La vita umana non è semplicemente un dato biologico. Fatto a immagine di
Dio- Amore, maschio e femmina insieme, trasmettono vita che contiene la
specie divina, di quel Dio che è amore. “I vicini e i parenti udirono che
il Signore aveva esaltato in lei la sua misericordia, e si rallegravano con
lei.” Una donna anziana dà alla luce un figlio e suscita meraviglia nei
vicini e conoscenti che riconoscono l’opera di Dio. L’espressione
‘compimento del tempo’ è piena di significato. Ogni vita è compimento di un
disegno di Dio, comunque sia avvenuto il concepimento. Ognuno di noi può
dire ed è bene che riesca a dire: ‘Tu mi hai tessuto nel grembo di mia
madre’ (salmo 138-9). “Volevano chiamarlo con il nome di suo padre,
Zaccaria.” Nella tradizione non solo ebrea è il padre che dà il nome al
figlio, perché come la madre dà la vita biologica, così il padre dà vita di
relazione attraverso il nome. “Sua madre intervenne: «No, si chiamerà
Giovanni”. Ma almeno chiedere al padre, che, avendo maturato in silenzio
un’altra idea di Dio, scrive: il suo nome è Giovanni.
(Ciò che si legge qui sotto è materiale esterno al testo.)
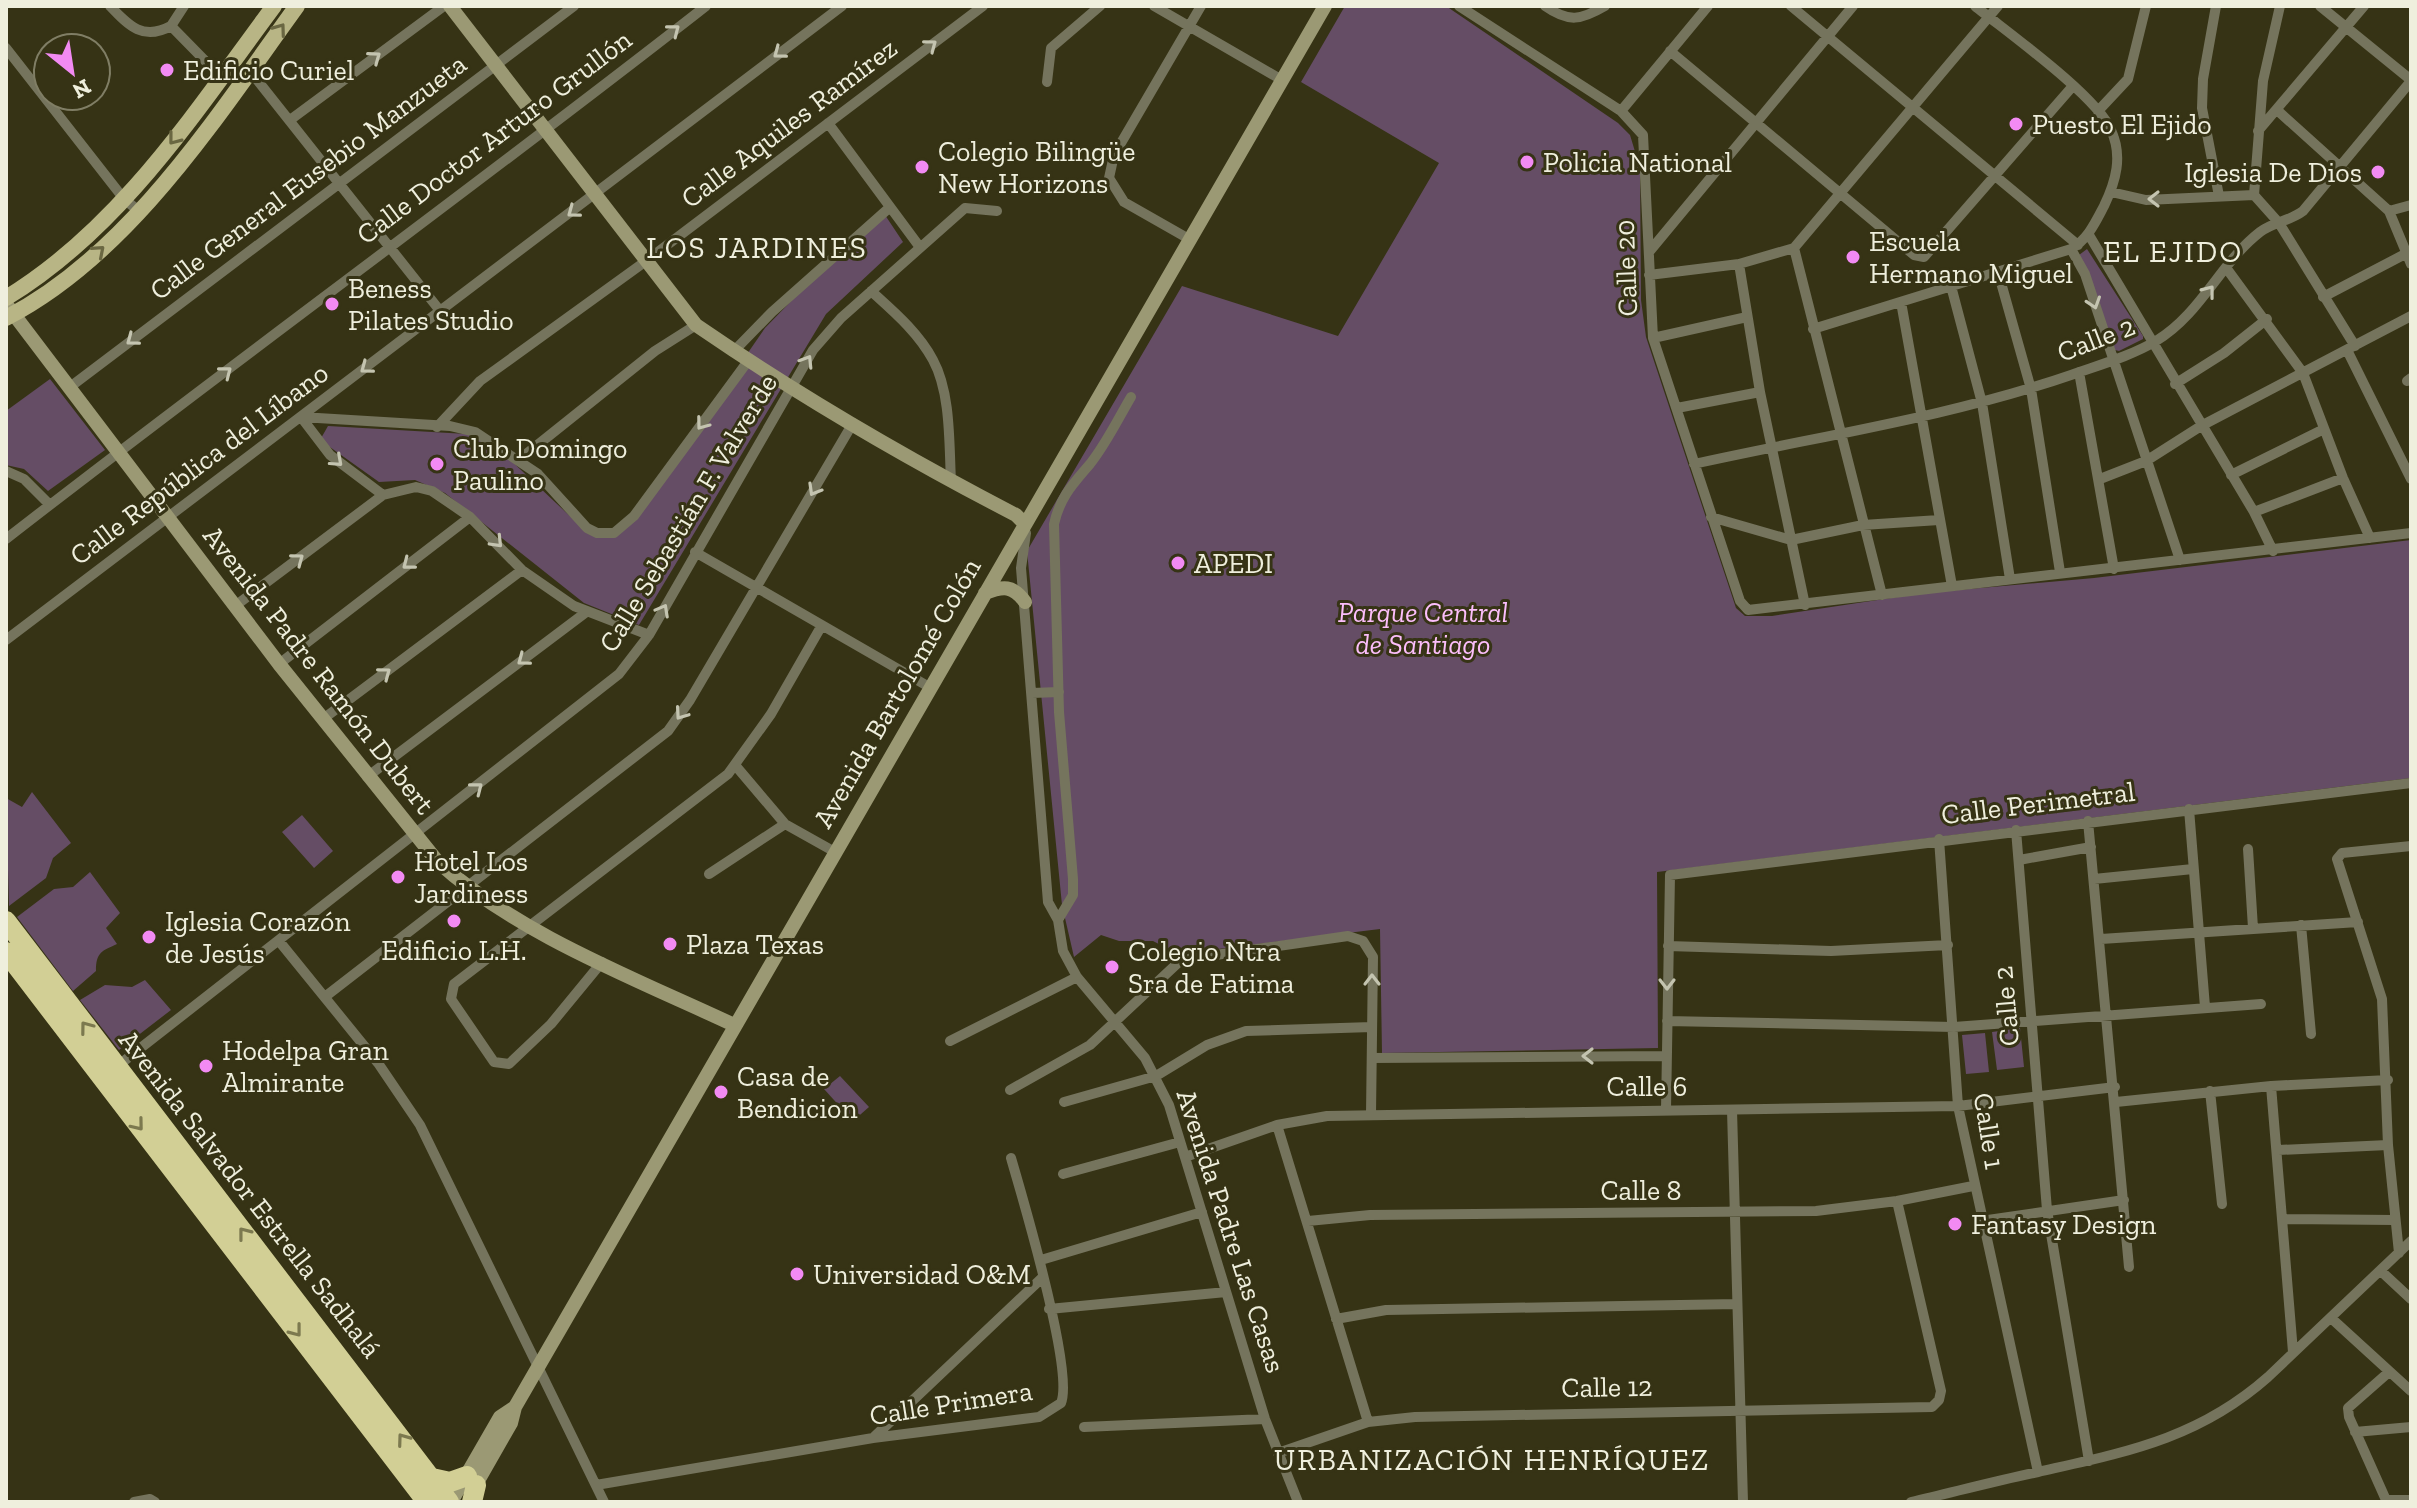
<svg xmlns="http://www.w3.org/2000/svg" width="2417" height="1508" viewBox="0 0 2417 1508" font-family="'Zilla Slab',serif">
	<style>
		.green { fill: #654d65 }
		.lines { fill: none; stroke-linecap: round; stroke-linejoin: round }
		.street { stroke: #75745d; stroke-width: 10 }
		.secondary { stroke: #9b9974; stroke-width: 14 }
		.primary { stroke: #b8b585; stroke-width: 16 }
		.highway { stroke: #d2cf95; stroke-width: 20 }
		.oneway { stroke: #6a6742 }
		.oneway2 { stroke: #c4c4b0 }
		.oneway3 { stroke: #7c794f }
		.poi-dot { fill: #f28af3; stroke: #363315; stroke-width: 3 }
		.labels { text-anchor: middle; dominant-baseline: central; stroke-width: 6; stroke-linejoin: round; paint-order: stroke }
		.poi-label { font-size: 28px; fill: #efefdd; stroke: #363315; text-anchor: start }
		.street-label { font-size: 28px; fill: #efefdd; stroke: #363315 }
		.park-label { font-size: 28px; font-style: italic; fill: #fcbefb; stroke: #363315 }
		.neighbourhood-label { font-size: 30px; letter-spacing: 2px; fill: #efefdd; stroke: #363315 }
	</style>
	<rect width="100%" height="100%" fill="#363315"/>
	<path class="green" d="M1345,6h101l172,117 12,12 10,33 1,132 5,37 90,271 9,8h27l152,-23 170,-15 317,-38v238l-754,94 1,176 -276,5 -2,-124 -202,25 -25,-13h-34l-18,-6 -27,22 -12,-52 -35,-354 155,-265 156,50 101,-173 -138,-81z
		M881,209l22,33 -77,72 -187,311 -55,-22 -139,-110 -30,-13 -36,2 -59,-42 8,-14 156,9 90,85 24,14 31,-9 136,-197z
		M2087,249l56,87v3l-24,12 -4,-1 -36,-95z
		M50,379l55,71 -57,41 -24,-22 -18,-4v-54z
		M32,792l39,51 -18,15 -7,20 -37,28 -3,-108 16,9z
		M302,815l31,36 -19,17 -32,-36z
		M90,872l30,41 -14,15 11,16c-15,7 -21,8 -21,27l-23,20 -56,-74 37,-28 19,-2z
		M145,980l26,30 -52,40 -39,-50 25,-15 27,2z
		M2020,1028l4,39 -27,3 -5,-38z
		M1985,1033l4,39 -23,2 -4,-39z
		M840,1076l29,31 -16,14 -29,-32z"/>
	<g class="lines">
		<path class="street" d="M110,6c19,20 33,35 61,20
			M184,6l-13,20 50,51
			M1154,6l128,74
			M1459,6l162,105 22,24 10,203 87,263 8,9 663,-77
			M1545,6c24,17 36,14 60,0
			M1791,6l287,239
			M2216,6l-13,73 -1,29 17,88
			M2280,6l-17,75 -9,114 25,28 76,123
			M2320,6l91,74
			M6,48l118,151 15,12
			M1670,51l244,204 10,2 148,-170
			M250,71l191,241
			M1047,82l4,-34 49,-42
			M2277,110l112,101 22,53
			M1621,111l87,-105
			M2098,111l30,-32 18,-73
			M290,120l154,-114
			M828,123l91,123
			M2258,131l106,-125
			M2111,192l35,8 108,-5
			M2389,211l22,-6
			M2089,235l165,277 19,39
			M1189,239l-65,-37 -15,-24 5,-23 87,-149
			M1794,248l88,347
			M2071,249l14,25 95,286
			M1649,252l204,-246
			M1739,264l21,128 45,213
			M2227,269l76,104 40,105 27,60
			M1998,272l33,117 29,183
			M1649,275l90,-11 55,-16 204,-242
			M1951,286l31,117 28,176
			M871,291c22,20 47,41 62,69 18,33 16,84 18,121
			M2323,297l86,-45
			M1901,302l51,284
			M1813,329l258,-80c17,-10 24,-26 33,-43 12,-25 19,-50 7,-76 -14,-34 -104,-98 -136,-124
			M1653,338l94,-21
			M2347,350l64,129
			M733,352l39,-40 117,-104
			M2079,372l35,197
			M2407,381l4,-3
			M2175,384l49,-31 43,-34
			M70,387l504,-381
			M1677,408l83,-16
			M301,417l149,9 25,6 63,42 49,54 10,5h17l20,-17 114,-155
			M301,417l29,38 53,40
			M437,427l43,-46 166,-120 337,-255
			M520,459l135,-108 41,-26
			M1694,464c126,-28 255,-47 377,-89 28,-10 60,-19 85,-34 45,-27 64,-78 104,-109 13,-10 30,-11 43,-21l108,-130
			M6,471l18,8 26,26
			M2231,475l93,-46
			M2100,479l46,-18 55,-35 210,-110
			M2254,512l89,-34
			M1711,517l80,23 72,-15 76,-5
			M1026,533l-5,35 27,334 10,18 5,31 14,26 68,81 24,47 96,314 33,83
			M6,539c231,-180 469,-352 700,-533
			M695,552l236,136
			M235,606l148,-111 33,-8 16,4 38,26 52,53 52,36 75,29
			M6,640l836,-634
			M279,664l191,-147
			M1032,693l27,-1
			M323,719l199,-149
			M735,765l50,59 50,28
			M367,777l218,-164
			M2189,809l16,198
			M2088,821l41,446
			M2016,830l31,380 42,251
			M1939,839l19,267 80,366
			M2248,849l5,79
			M2019,860l72,-13
			M709,874l76,-50
			M2094,879l99,-10
			M1058,920l15,-25v-16l-14,-167 -5,-188c6,-27 19,-40 36,-60 16,-20 28,-45 41,-67
			M2301,925l10,109
			M2101,939l257,-17
			M279,941l99,122 42,62 184,377
			M1668,946l163,5 117,-6
			M602,962l-51,62 -42,40 -15,-2 -43,-63 3,-15 274,-210 43,-60 51,-89
			M326,996l342,-265 22,-31 163,-277
			M1667,1021l287,6 307,-23
			M950,1041l127,-64
			M1372,1058l294,-2
			M115,1068l504,-394 30,-39 164,-285 28,-32 124,-110 32,3
			M2271,1086l22,266
			M1010,1090l80,-45 91,-85 167,-24 15,5 10,16 -2,157
			M2210,1091l12,113
			M1064,1102l92,-26 51,-31 39,-14 126,-4
			M2116,1102l155,-16 117,-6
			M1666,1110l4,-235 741,-92
			M1732,1110l11,392
			M1277,1125l91,297
			M2278,1150l110,-5
			M1185,1157l92,-32 50,-9 631,-10 157,-19
			M1063,1174l117,-32
			M2283,1219l111,1
			M1308,1221l62,-6 446,-4 81,-10 76,-15
			M1981,1221l143,-21
			M2399,1253l-11,-108 -6,-146 -45,-140 5,-6 69,-7
			M1041,1260l161,-48
			M2382,1272l29,27
			M1049,1309l177,-17
			M2331,1318l80,73
			M1336,1319l50,-9 351,-6
			M2389,1372l-41,36 1,9 37,83h25
			M1084,1427l181,-8
			M2355,1432l56,-5
			M873,1438l169,-160
			M1278,1453l90,-31 47,-5 517,-10 7,-7 2,-9 -44,-190
			M596,1485l277,-47 166,-21 22,-14c13,-31 -38,-204 -50,-245
			M134,1502l16,-3 5,3
			M1911,1502c43,-10 84,-21 127,-30 88,-20 160,-33 230,-95l143,-136"/>
		<path class="secondary" d="M450,6l246,319c102,70 210,133 320,190l8,8
			M6,304l273,360 158,197c80,73 199,118 297,164
			M985,593c18,-7 28,-8 40,9
			M471,1493l40,-70 4,-16 810,-1401
			M451,1502l49,-85 15,-10"/>
		<path class="primary" d="M6,298c115,-70 189,-186 268,-292
			M6,318c124,-64 211,-202 291,-312"/>
		<path class="highway" d="M6,921l443,581
			M6,952l421,550
			M432,1478l18,4 17,-6
			M472,1502l4,-17"/>
	</g>
	<defs><path id="oneway-chevron" d="M-2-3.5L2.5 0L-2 3.5" fill="none" stroke-width="1.6" stroke-linecap="round" stroke-linejoin="round" transform="scale(2)"/></defs>
	<g class="oneway">
		<use href="#oneway-chevron" transform="translate(280 29) rotate(-54)"/>
		<use href="#oneway-chevron" transform="translate(174 139) rotate(128)"/>
		<use href="#oneway-chevron" transform="translate(99 251) rotate(-41)"/>
	</g>
	<g class="oneway2">
		<use href="#oneway-chevron" transform="translate(674 30) rotate(-38)"/>
		<use href="#oneway-chevron" transform="translate(931 45) rotate(-37)"/>
		<use href="#oneway-chevron" transform="translate(779 53) rotate(143)"/>
		<use href="#oneway-chevron" transform="translate(375 57) rotate(-36)"/>
		<use href="#oneway-chevron" transform="translate(2154 199) rotate(180)"/>
		<use href="#oneway-chevron" transform="translate(573 212) rotate(143)"/>
		<use href="#oneway-chevron" transform="translate(2209 291) rotate(-52)"/>
		<use href="#oneway-chevron" transform="translate(2094 303) rotate(72)"/>
		<use href="#oneway-chevron" transform="translate(132 340) rotate(143)"/>
		<use href="#oneway-chevron" transform="translate(807 361) rotate(-58)"/>
		<use href="#oneway-chevron" transform="translate(366 368) rotate(143)"/>
		<use href="#oneway-chevron" transform="translate(226 372) rotate(-38)"/>
		<use href="#oneway-chevron" transform="translate(702 424) rotate(127)"/>
		<use href="#oneway-chevron" transform="translate(337 461) rotate(42)"/>
		<use href="#oneway-chevron" transform="translate(814 490) rotate(120)"/>
		<use href="#oneway-chevron" transform="translate(497 542) rotate(46)"/>
		<use href="#oneway-chevron" transform="translate(298 559) rotate(-37)"/>
		<use href="#oneway-chevron" transform="translate(408 564) rotate(142)"/>
		<use href="#oneway-chevron" transform="translate(663 610) rotate(-61)"/>
		<use href="#oneway-chevron" transform="translate(523 660) rotate(143)"/>
		<use href="#oneway-chevron" transform="translate(385 673) rotate(-37)"/>
		<use href="#oneway-chevron" transform="translate(681 714) rotate(125)"/>
		<use href="#oneway-chevron" transform="translate(477 788) rotate(-38)"/>
		<use href="#oneway-chevron" transform="translate(1372 980) rotate(-90)"/>
		<use href="#oneway-chevron" transform="translate(1667 984) rotate(90)"/>
		<use href="#oneway-chevron" transform="translate(1588 1056) rotate(180)"/>
	</g>
	<g class="oneway3">
		<use href="#oneway-chevron" transform="translate(86 1027) rotate(-127)"/>
		<use href="#oneway-chevron" transform="translate(138 1125) rotate(51)"/>
		<use href="#oneway-chevron" transform="translate(244 1233) rotate(-128)"/>
		<use href="#oneway-chevron" transform="translate(296 1331) rotate(52)"/>
		<use href="#oneway-chevron" transform="translate(403 1439) rotate(-126)"/>
	</g>
	<g class="poi-dot">
		<circle cx="167" cy="70" r="8"/>
		<circle cx="2016" cy="124" r="8"/>
		<circle cx="1527" cy="162" r="8"/>
		<circle cx="922" cy="167" r="8"/>
		<circle cx="2378" cy="172" r="8"/>
		<circle cx="1853" cy="257" r="8"/>
		<circle cx="332" cy="304" r="8"/>
		<circle cx="437" cy="464" r="8"/>
		<circle cx="1178" cy="563" r="8"/>
		<circle cx="398" cy="877" r="8"/>
		<circle cx="454" cy="921" r="8"/>
		<circle cx="149" cy="937" r="8"/>
		<circle cx="670" cy="944" r="8"/>
		<circle cx="1112" cy="967" r="8"/>
		<circle cx="206" cy="1066" r="8"/>
		<circle cx="721" cy="1092" r="8"/>
		<circle cx="1955" cy="1224" r="8"/>
		<circle cx="797" cy="1274" r="8"/>
	</g>
	<g class="labels">
		<g class="poi-label">
			<text x="183" y="70">Edificio Curiel</text>
			<text x="2032" y="124">Puesto El Ejido</text>
			<text x="938" y="151">Colegio Bilingüe<tspan x="938" dy="32">New Horizons</tspan></text>
			<text x="1543" y="162">Policia National</text>
			<text x="2362" y="172" text-anchor="end">Iglesia De Dios</text>
			<text x="1869" y="241">Escuela<tspan x="1869" dy="32">Hermano Miguel</tspan></text>
			<text x="348" y="288">Beness<tspan x="348" dy="32">Pilates Studio</tspan></text>
			<text x="453" y="448">Club Domingo<tspan x="453" dy="32">Paulino</tspan></text>
			<text x="1194" y="563">APEDI</text>
			<text x="414" y="861">Hotel Los<tspan x="414" dy="32">Jardiness</tspan></text>
			<text x="165" y="921">Iglesia Corazón<tspan x="165" dy="32">de Jesús</tspan></text>
			<text x="686" y="944">Plaza Texas</text>
			<text x="454" y="950" text-anchor="middle">Edificio L.H.</text>
			<text x="1128" y="951">Colegio Ntra<tspan x="1128" dy="32">Sra de Fatima</tspan></text>
			<text x="222" y="1050">Hodelpa Gran<tspan x="222" dy="32">Almirante</tspan></text>
			<text x="737" y="1076">Casa de<tspan x="737" dy="32">Bendicion</tspan></text>
			<text x="1971" y="1224">Fantasy Design</text>
			<text x="813" y="1274">Universidad O&amp;M</text>
		</g>
		<g class="street-label">
			<text transform="translate(789 123) rotate(-37)">Calle Aquiles Ramírez</text>
			<text transform="translate(494 137) rotate(-37)">Calle Doctor Arturo Grullón</text>
			<text transform="translate(308 177) rotate(-37)">Calle General Eusebio Manzueta</text>
			<text transform="translate(1626 268) rotate(-92)">Calle 20</text>
			<text transform="translate(2096 339) rotate(-21)">Calle 2</text>
			<text transform="translate(199 464) rotate(-37)">Calle República del Líbano</text>
			<text transform="translate(688 513) rotate(-59)">Calle Sebastián F. Valverde</text>
			<text transform="translate(319 670) rotate(52)">Avenida Padre Ramón Dubert</text>
			<text transform="translate(897 693) rotate(-60)">Avenida Bartolomé Colón</text>
			<text transform="translate(2038 803) rotate(-7)">Calle Perimetral</text>
			<text transform="translate(2006 1006) rotate(-95)">Calle 2</text>
			<text x="1647" y="1086">Calle 6</text>
			<text transform="translate(1989 1131) rotate(81)">Calle 1</text>
			<text x="1641" y="1190">Calle 8</text>
			<text transform="translate(250 1194) rotate(52)">Avenida Salvador Estrella Sadhalá</text>
			<text transform="translate(1231 1231) rotate(72)">Avenida Padre Las Casas</text>
			<text transform="translate(1607 1387) rotate(-1)">Calle 12</text>
			<text transform="translate(951 1403) rotate(-9)">Calle Primera</text>
		</g>
		<g class="park-label">
			<text x="1423" y="612">Parque Central<tspan x="1423" dy="32">de Santiago</tspan></text>
		</g>
		<g class="neighbourhood-label">
			<text x="757" y="248">LOS JARDINES</text>
			<text x="2173" y="252">EL EJIDO</text>
			<text x="1492" y="1460">URBANIZACIÓN HENRÍQUEZ</text>
		</g>
	</g>
	<rect width="2417" height="1508" fill="none" stroke="#efefdd" stroke-width="16"/>
	<g transform="translate(72 72) rotate(150)"><circle r="38" fill="#363315" stroke="#807e65" stroke-width="2"/>
	<path d="M0-6L14 30L0 20L-14 30Z" fill="#f28af3"/>
	<text y="-12" font-size="22" font-weight="bold" text-anchor="middle" fill="#efefdd">N</text>
	</g>
</svg>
Ecco il sacerdote
diventato profeta vero. Accoglie l’impossibile umano da parte dell’anziana
moglie, accoglie un bambino e rompe con la tradizione della religione,
chiamando il bimbo, nato da otto giorni, con un nome nuovo: Giovanni.
Johan vuol dire : Grazia di Dio. Già l’angelo l’aveva utilizzata per Maria
: rallegrati, grazia di Dio. Questo è il vero nome dell’uomo, di ciascuno
di noi, è esattamente la bellezza dell’amore che Dio ha per me, un amore di
assoluta gratuità. Che sarà mai questo bambino? Il bambino non seguirà le
orme del Padre, non sarà sacerdote del Tempio, vivrà la sua formazione a
uomo, a precursore del Messia in regioni deserte fino al momento di
iniziare a battezzare un battesimo di conversione . Giovanni, grazia di
Dio, sarà fedele fino alla morte al compito di indicare Gesù come il
Salvatore, l’Amico degli umani. Ogni mattina o anche ogni sera, sentiti
chiamato con il tuo vero nome: Grazia di Dio, amato gratuitamente , è cosa
bella che tu esisti… Ogni mattina allora è nascita, è Natale!